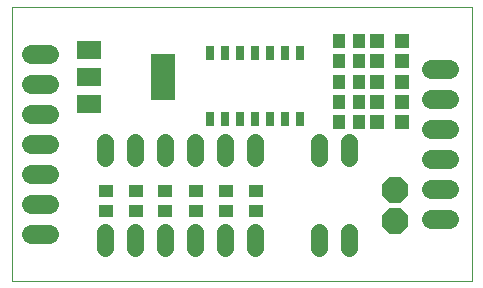
<source format=gts>
G75*
%MOIN*%
%OFA0B0*%
%FSLAX24Y24*%
%IPPOS*%
%LPD*%
%AMOC8*
5,1,8,0,0,1.08239X$1,22.5*
%
%ADD10C,0.0000*%
%ADD11R,0.0276X0.0512*%
%ADD12C,0.0560*%
%ADD13R,0.0434X0.0473*%
%ADD14R,0.0512X0.0512*%
%ADD15R,0.0473X0.0434*%
%ADD16C,0.0640*%
%ADD17R,0.0827X0.0631*%
%ADD18R,0.0827X0.1536*%
%ADD19OC8,0.0890*%
D10*
X000542Y000150D02*
X000542Y009284D01*
X015896Y009284D01*
X015896Y000150D01*
X000542Y000150D01*
D11*
X007152Y005544D03*
X007652Y005544D03*
X008152Y005544D03*
X008652Y005544D03*
X009152Y005544D03*
X009652Y005544D03*
X010152Y005544D03*
X010152Y007748D03*
X009652Y007748D03*
X009152Y007748D03*
X008652Y007748D03*
X008152Y007748D03*
X007652Y007748D03*
X007152Y007748D03*
D12*
X006672Y004784D02*
X006672Y004264D01*
X005672Y004264D02*
X005672Y004784D01*
X004672Y004784D02*
X004672Y004264D01*
X003672Y004264D02*
X003672Y004784D01*
X007672Y004784D02*
X007672Y004264D01*
X008672Y004264D02*
X008672Y004784D01*
X010790Y004784D02*
X010790Y004264D01*
X011790Y004264D02*
X011790Y004784D01*
X011790Y001784D02*
X011790Y001264D01*
X010790Y001264D02*
X010790Y001784D01*
X008672Y001784D02*
X008672Y001264D01*
X007672Y001264D02*
X007672Y001784D01*
X006672Y001784D02*
X006672Y001264D01*
X005672Y001264D02*
X005672Y001784D01*
X004672Y001784D02*
X004672Y001264D01*
X003672Y001264D02*
X003672Y001784D01*
D13*
X011467Y005465D03*
X012136Y005465D03*
X012136Y006134D03*
X011467Y006134D03*
X011467Y006804D03*
X012136Y006804D03*
X012136Y007473D03*
X011467Y007473D03*
X011467Y008142D03*
X012136Y008142D03*
D14*
X012727Y008142D03*
X013554Y008142D03*
X013554Y007473D03*
X012727Y007473D03*
X012727Y006804D03*
X013554Y006804D03*
X013554Y006134D03*
X012727Y006134D03*
X012727Y005465D03*
X013554Y005465D03*
D15*
X008691Y003162D03*
X007707Y003162D03*
X007707Y002493D03*
X008691Y002493D03*
X006684Y002493D03*
X005660Y002493D03*
X004676Y002493D03*
X003691Y002493D03*
X003691Y003162D03*
X004676Y003162D03*
X005660Y003162D03*
X006684Y003162D03*
D16*
X001787Y002717D02*
X001187Y002717D01*
X001187Y001717D02*
X001787Y001717D01*
X001787Y003717D02*
X001187Y003717D01*
X001187Y004717D02*
X001787Y004717D01*
X001787Y005717D02*
X001187Y005717D01*
X001187Y006717D02*
X001787Y006717D01*
X001787Y007717D02*
X001187Y007717D01*
X014533Y007217D02*
X015133Y007217D01*
X015133Y006217D02*
X014533Y006217D01*
X014533Y005217D02*
X015133Y005217D01*
X015133Y004217D02*
X014533Y004217D01*
X014533Y003217D02*
X015133Y003217D01*
X015133Y002217D02*
X014533Y002217D01*
D17*
X003121Y006056D03*
X003121Y006961D03*
X003121Y007867D03*
D18*
X005601Y006961D03*
D19*
X013337Y003181D03*
X013337Y002158D03*
M02*

</source>
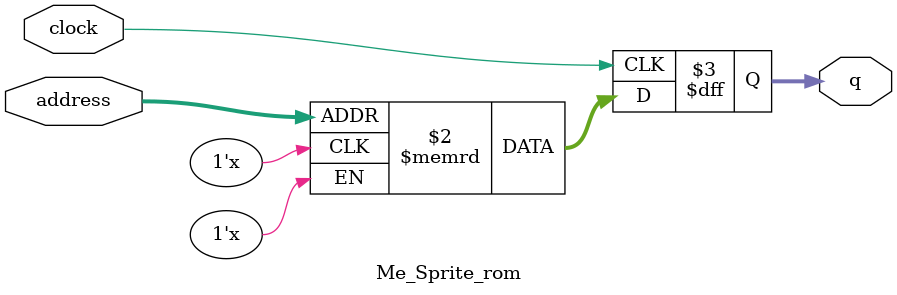
<source format=sv>
module Me_Sprite_rom (
	input logic clock,
	input logic [9:0] address,
	output logic [3:0] q
);

logic [3:0] memory [0:767] /* synthesis ram_init_file = "./Me_Sprite/Me_Sprite.mif" */;

always_ff @ (posedge clock) begin
	q <= memory[address];
end

endmodule

</source>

### What is needed
All lines in the listing above from the line containing "X008652Y007748D03*" to the line containing "X007672Y001784D01*", inclusive, should be retyped exactly; no other lines should appear.

### Solution to this problem
X008652Y007748D03*
X008152Y007748D03*
X007652Y007748D03*
X007152Y007748D03*
D12*
X006672Y004784D02*
X006672Y004264D01*
X005672Y004264D02*
X005672Y004784D01*
X004672Y004784D02*
X004672Y004264D01*
X003672Y004264D02*
X003672Y004784D01*
X007672Y004784D02*
X007672Y004264D01*
X008672Y004264D02*
X008672Y004784D01*
X010790Y004784D02*
X010790Y004264D01*
X011790Y004264D02*
X011790Y004784D01*
X011790Y001784D02*
X011790Y001264D01*
X010790Y001264D02*
X010790Y001784D01*
X008672Y001784D02*
X008672Y001264D01*
X007672Y001264D02*
X007672Y001784D01*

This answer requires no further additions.